#### ЦЕЛЬ ЗАДАНИЯ
Воспроизведите дословно часть отрывка о Лермонтове, начиная со слов «Надо мной чтоб, вечно» и до слов «небо в землю.» включительно.

Чтоб, дыша, вздымалась тихо грудь;

                   5

Чтоб всю ночь, весь день мой слух лелея,

Про любовь мне сладкий голос пел,

Надо мной чтоб, вечно зеленея,

Тёмный дуб склонялся и шумел.

Это земная — но и надмирная песнь.

Какая печаль отрешённости, но и завораживающая полнота чувства жизни! Какая всеохватность напоённого любовью бытия! Тут сказано несказанное про вечную жизнь, которою живёт человеческая душа на земле. Тут всё земное смыкается с небесным и растворяется в нём, душа соединяется с духом, земля переходит в небо — а небо в землю.

Казалось бы, это просто желание: не умереть с кончиной, а «забыться и заснуть». Но желание это настолько чудесно и так исполнено жизнью, её голосом, пением, любовью, вечнозелёным шумом, что невольно проникаешься волшебной очарованностью, убеждением: только такое и должно ожидать тебя там — даже если оно и невозможно.

«…Пушкин не знал этой тайны существенно новых слов, новых движений сердца и отсюда „новых ритмов“», — писал Василий Розанов.

Чрезвычайно точное определение невыразимого — тайна существенно новых слов…

В их тончайшей ткани будто бы живёт душа Лермонтова, с его новыми движениями сердца, пробуждающего новые ритмы.

«Мы упомянули о смерти, — продолжает философ. — Вот ещё точка расхождения с Пушкиным (и родственности — Толстому, Достоевскому, Гоголю). Идея „смерти“ как „небытия“ у него отсутствует.

Слова Гамлета:

Умереть — уснуть

в нём были живым веруемым ощущением. Смерть только открывает для него „новый мир“, с ласками и очарованиями почти здешнего…»

И далее Розанов объясняет суть «расхождения» Лермонтова и Пушкина:

«У Пушкина есть аналогичная тема, но какая разница:

И пусть у гробового входа

Младая будет жизнь играть,

И равнодушная природа

Красою вечною сиять.

Природа у Пушкина существенно минеральна; у Лермонтова она существенно жизненна. У Пушкина „около могилы“ играет иная, чужая жизнь: сам он не живёт более, слившись как атом, как „персть“ с „равнодушною природой“; а „равнодушие“ самой природы вытекает из того именно, что в ней эта „персть“, эта „красная глина“ преобладает над „дыханием Божиим“. Осеннее чувство — ощущение и концепция осени, почти зимы; у Лермонтова — концепция и живое ощущение весны, „дрожание сил“, взламывающих вешний лёд, бегущих весёлыми, шумными ручейками. Тут мы опять входим в идеи „гармонии“, „я вижу Бога“…»

#### СОДЕРЖИМОЕ НАБОРА ДАННЫХ
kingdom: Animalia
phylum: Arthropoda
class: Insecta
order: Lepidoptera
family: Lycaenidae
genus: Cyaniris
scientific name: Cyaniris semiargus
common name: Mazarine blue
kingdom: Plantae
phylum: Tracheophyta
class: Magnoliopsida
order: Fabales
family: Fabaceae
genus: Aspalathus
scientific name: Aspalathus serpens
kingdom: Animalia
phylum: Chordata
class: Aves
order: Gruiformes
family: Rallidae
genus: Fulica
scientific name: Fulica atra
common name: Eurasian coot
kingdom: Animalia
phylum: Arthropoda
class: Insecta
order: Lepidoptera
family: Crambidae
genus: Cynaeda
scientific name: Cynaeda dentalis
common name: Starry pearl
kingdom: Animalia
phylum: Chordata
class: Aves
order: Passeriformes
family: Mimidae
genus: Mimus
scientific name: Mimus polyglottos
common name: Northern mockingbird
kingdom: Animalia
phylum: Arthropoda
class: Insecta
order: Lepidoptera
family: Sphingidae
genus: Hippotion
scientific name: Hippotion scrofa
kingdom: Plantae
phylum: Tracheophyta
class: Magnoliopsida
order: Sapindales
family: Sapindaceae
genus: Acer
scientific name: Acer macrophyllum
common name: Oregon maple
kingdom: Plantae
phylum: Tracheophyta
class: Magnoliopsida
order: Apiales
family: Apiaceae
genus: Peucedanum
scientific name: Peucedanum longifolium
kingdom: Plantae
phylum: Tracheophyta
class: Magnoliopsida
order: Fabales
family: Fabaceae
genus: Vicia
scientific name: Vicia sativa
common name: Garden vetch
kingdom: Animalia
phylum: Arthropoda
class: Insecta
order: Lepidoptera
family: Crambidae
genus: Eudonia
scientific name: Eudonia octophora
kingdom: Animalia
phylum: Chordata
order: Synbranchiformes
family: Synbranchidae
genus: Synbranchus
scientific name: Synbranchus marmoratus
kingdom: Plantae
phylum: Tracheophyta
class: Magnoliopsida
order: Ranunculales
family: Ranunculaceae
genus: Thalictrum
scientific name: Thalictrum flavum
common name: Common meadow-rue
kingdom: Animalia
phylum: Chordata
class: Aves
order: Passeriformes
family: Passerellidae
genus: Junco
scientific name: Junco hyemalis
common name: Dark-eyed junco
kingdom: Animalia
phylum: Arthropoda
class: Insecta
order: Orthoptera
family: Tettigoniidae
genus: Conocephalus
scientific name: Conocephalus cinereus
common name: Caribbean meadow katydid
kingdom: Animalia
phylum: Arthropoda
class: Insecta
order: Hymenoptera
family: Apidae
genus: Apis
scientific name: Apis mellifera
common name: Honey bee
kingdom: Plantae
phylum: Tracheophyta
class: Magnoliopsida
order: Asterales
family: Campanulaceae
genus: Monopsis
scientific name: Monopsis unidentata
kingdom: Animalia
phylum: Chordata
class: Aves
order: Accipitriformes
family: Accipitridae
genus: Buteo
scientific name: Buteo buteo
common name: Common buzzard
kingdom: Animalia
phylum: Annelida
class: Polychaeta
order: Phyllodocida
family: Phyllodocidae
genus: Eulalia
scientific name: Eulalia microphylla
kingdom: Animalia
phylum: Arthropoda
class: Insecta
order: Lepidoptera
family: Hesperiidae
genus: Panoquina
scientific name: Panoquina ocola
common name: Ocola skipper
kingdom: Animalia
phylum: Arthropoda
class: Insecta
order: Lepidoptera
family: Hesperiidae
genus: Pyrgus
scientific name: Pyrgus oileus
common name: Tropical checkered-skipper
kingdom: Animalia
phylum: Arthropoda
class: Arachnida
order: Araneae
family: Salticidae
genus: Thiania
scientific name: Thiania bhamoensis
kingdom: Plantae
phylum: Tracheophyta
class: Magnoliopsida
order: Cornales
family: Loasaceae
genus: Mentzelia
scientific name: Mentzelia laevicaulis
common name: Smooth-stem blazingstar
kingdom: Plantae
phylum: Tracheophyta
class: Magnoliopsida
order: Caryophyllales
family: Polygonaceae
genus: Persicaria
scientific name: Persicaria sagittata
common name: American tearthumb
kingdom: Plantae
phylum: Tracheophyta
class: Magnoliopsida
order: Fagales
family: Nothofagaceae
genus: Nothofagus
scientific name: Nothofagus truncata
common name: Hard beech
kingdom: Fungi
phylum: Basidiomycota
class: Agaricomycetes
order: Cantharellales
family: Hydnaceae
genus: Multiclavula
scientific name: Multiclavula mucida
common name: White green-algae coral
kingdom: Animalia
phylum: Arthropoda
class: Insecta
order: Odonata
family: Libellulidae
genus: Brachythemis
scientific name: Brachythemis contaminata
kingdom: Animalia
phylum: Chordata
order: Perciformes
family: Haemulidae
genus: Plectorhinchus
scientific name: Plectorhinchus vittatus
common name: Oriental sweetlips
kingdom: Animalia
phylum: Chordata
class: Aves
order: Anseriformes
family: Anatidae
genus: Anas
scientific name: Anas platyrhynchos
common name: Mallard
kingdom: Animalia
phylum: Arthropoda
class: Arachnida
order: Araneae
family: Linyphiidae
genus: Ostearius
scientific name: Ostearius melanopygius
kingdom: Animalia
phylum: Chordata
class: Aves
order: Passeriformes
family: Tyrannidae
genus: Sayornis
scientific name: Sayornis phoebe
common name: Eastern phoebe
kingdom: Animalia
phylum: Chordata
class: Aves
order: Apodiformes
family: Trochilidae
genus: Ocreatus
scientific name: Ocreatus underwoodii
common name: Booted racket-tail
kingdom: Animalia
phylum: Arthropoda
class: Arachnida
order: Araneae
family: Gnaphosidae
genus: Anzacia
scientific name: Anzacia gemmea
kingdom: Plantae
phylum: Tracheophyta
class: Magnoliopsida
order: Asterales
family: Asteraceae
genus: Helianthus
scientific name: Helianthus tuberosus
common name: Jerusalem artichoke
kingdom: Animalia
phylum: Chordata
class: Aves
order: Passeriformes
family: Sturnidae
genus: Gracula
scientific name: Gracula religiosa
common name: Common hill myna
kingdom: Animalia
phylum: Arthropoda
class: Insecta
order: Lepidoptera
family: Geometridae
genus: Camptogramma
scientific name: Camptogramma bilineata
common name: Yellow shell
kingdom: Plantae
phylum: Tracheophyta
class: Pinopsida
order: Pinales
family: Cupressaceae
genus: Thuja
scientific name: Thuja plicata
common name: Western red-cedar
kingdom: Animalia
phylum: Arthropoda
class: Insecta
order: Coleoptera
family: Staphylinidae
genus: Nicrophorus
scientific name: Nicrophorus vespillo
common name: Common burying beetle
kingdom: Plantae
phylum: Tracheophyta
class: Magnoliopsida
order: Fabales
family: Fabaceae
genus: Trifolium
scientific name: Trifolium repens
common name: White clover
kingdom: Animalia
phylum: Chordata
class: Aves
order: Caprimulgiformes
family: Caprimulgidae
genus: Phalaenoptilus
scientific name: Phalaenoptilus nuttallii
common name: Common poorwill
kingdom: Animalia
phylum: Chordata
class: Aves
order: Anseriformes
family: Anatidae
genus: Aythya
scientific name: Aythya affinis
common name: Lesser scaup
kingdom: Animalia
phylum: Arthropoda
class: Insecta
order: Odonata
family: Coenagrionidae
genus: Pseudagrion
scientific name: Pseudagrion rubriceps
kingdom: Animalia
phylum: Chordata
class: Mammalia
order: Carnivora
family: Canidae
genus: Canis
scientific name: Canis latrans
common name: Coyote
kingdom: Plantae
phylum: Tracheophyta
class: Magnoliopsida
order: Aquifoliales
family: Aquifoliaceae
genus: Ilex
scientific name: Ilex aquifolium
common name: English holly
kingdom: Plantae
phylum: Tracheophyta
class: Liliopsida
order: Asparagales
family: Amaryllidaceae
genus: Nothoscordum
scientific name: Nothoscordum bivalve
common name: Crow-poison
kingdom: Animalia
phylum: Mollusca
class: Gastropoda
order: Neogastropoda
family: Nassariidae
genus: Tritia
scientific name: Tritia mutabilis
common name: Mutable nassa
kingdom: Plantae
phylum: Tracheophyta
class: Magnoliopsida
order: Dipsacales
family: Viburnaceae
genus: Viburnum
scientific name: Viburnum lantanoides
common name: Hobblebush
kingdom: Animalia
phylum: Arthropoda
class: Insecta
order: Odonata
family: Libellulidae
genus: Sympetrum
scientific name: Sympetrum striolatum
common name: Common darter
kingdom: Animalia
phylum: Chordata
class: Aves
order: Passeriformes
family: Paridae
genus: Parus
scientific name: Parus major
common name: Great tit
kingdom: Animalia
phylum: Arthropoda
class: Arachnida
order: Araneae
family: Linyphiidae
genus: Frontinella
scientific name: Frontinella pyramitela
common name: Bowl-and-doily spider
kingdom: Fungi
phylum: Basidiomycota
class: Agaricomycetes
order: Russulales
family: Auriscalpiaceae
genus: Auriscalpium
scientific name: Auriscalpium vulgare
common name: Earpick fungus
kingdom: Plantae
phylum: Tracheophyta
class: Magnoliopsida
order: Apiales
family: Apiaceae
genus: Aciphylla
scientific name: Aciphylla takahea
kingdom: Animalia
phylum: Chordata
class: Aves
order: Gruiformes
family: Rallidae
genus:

#### РЕШЕНИЕ ЗАДАЧИ
Надо мной чтоб, вечно зеленея,

Тёмный дуб склонялся и шумел.

Это земная — но и надмирная песнь.

Какая печаль отрешённости, но и завораживающая полнота чувства жизни! Какая всеохватность напоённого любовью бытия! Тут сказано несказанное про вечную жизнь, которою живёт человеческая душа на земле. Тут всё земное смыкается с небесным и растворяется в нём, душа соединяется с духом, земля переходит в небо — а небо в землю.